International development is like any industry - companies want to know how they can do business with other organizations, and in this case, the funding agencies.
But before any firm approaches these institutions, it should be aware of the conditions that could restrict its eligibility to do so. Some countries like the U.K. and Australia have untied their aid programs and as a result, nationality is no longer an issue when bidding for contracts funded by their respective development agencies. The Organization for Economic Cooperation and Development created a Web site that publishes a list of untied aid projects. Devex also posts such information on its ”Projects & Tenders” page.
Although not all donors provide tips on how to seek and compete for opportunities, some of the major ones as well as U.S. and Canadian government bodies do. Interested firms can find them readily at the agencies’ Web sites or through a quick online search.

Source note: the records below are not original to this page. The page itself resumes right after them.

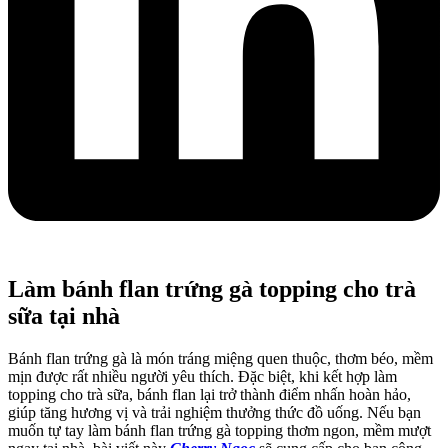
Làm bánh flan trứng gà topping cho trà
sữa tại nhà
Bánh flan trứng gà là món tráng miệng quen thuộc, thơm béo, mềm
mịn được rất nhiều người yêu thích. Đặc biệt, khi kết hợp làm
topping cho trà sữa, bánh flan lại trở thành điểm nhấn hoàn hảo,
giúp tăng hương vị và trải nghiệm thưởng thức đồ uống. Nếu bạn
muốn tự tay làm bánh flan trứng gà topping thơm ngon, mềm mượt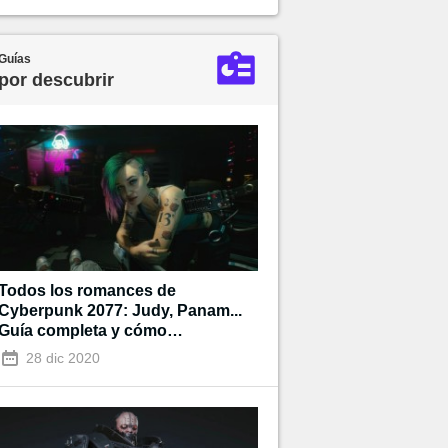
Guías
por descubrir
Todos los romances de
Cyberpunk 2077: Judy, Panam...
Guía completa y cómo
desbloquearlos
28 dic 2020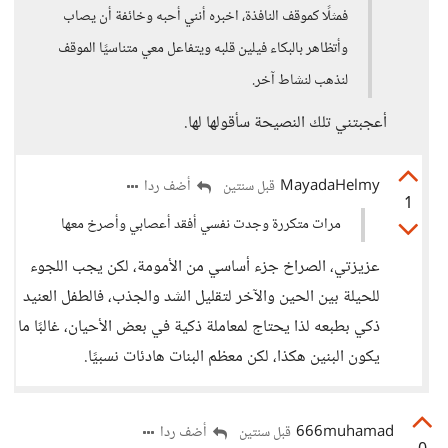
فمثلًا كموقف النافذة، اخبره أنني أحبه وخائفة أن يصاب
وأتظاهر بالبكاء فيلين قلبه ويتفاعل معي متناسيًا الموقف
لنذهب لنشاط آخر.
أعجبتني تلك النصيحة سأقولها لها.
MayadaHelmy
أضف ردا
قبل سنتين
1
مرات متكررة وجدت نفسي أفقد أعصابي وأصرخ معها
عزيزتي، الصراخ جزء أساسي من الأمومة، لكن يجب اللجوء
للحيلة بين الحين والآخر لتقليل الشد والجذب، فالطفل العنيد
ذكي بطبعه لذا يحتاج لمعاملة ذكية في بعض الأحيان، غالبًا ما
يكون البنين هكذا، لكن معظم البنات هادئات نسبيًا.
666muhamad
أضف ردا
قبل سنتين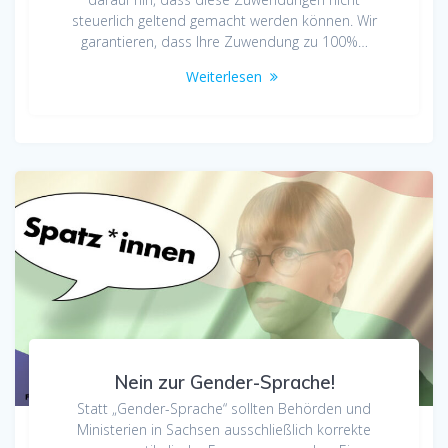
steuerlich geltend gemacht werden können. Wir
garantieren, dass Ihre Zuwendung zu 100%…
Weiterlesen
Nein zur Gender-Sprache!
Statt „Gender-Sprache“ sollten Behörden und
Ministerien in Sachsen ausschließlich korrekte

There are several sources of helpful advice for those eyeing to provide goods and services to the United Nations. The U.N. Association of the United States of America proposed a five-step approach that would involve performing market research, establishing relationships with U.N. officials and procurement officers, getting included in the supplier roster, familiarizing with the bidding process, and efficiently executing contracts. In addition, the U.N. Inter-Agency Procurement Services Organization came out with two publications: a 14-page document titled ”Doing Business With the UN System” and the ”General Business Guide” for Potential Suppliers of Goods and Services With Common Guidelines for Procurement by Organizations in the UN System.